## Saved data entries
__________

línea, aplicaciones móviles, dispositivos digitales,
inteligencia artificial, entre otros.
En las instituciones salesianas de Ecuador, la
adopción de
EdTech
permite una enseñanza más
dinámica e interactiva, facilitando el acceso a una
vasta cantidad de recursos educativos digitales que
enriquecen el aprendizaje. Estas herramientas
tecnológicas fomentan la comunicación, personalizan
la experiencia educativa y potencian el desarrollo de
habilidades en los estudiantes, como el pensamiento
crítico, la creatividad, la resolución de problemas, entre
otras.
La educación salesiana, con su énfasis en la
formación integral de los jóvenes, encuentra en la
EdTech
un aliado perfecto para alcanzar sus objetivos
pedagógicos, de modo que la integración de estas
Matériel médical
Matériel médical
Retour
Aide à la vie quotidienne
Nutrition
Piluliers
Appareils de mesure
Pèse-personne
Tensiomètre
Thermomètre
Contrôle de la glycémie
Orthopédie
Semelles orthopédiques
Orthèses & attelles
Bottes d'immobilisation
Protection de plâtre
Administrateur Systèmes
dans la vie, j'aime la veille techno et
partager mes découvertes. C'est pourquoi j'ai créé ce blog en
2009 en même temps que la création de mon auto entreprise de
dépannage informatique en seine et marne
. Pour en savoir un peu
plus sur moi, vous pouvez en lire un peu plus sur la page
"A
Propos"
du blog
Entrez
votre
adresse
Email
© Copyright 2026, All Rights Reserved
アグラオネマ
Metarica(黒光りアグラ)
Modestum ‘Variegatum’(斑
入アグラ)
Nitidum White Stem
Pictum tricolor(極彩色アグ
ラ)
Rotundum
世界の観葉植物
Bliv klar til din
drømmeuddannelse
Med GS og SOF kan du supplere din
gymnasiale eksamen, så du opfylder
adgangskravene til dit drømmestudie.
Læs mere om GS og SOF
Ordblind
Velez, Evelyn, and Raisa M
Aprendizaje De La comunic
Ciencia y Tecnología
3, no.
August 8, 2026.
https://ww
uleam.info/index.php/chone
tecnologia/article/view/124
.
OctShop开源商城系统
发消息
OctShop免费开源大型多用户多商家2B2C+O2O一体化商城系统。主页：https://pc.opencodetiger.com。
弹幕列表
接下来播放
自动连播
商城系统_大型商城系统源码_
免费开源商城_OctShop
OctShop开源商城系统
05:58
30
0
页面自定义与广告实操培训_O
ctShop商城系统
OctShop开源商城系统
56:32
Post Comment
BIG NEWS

__________

Pick out each line of the listing above that includes the string "digitales" and copy those lines.

línea, aplicaciones móviles, dispositivos digitales,
vasta cantidad de recursos educativos digitales que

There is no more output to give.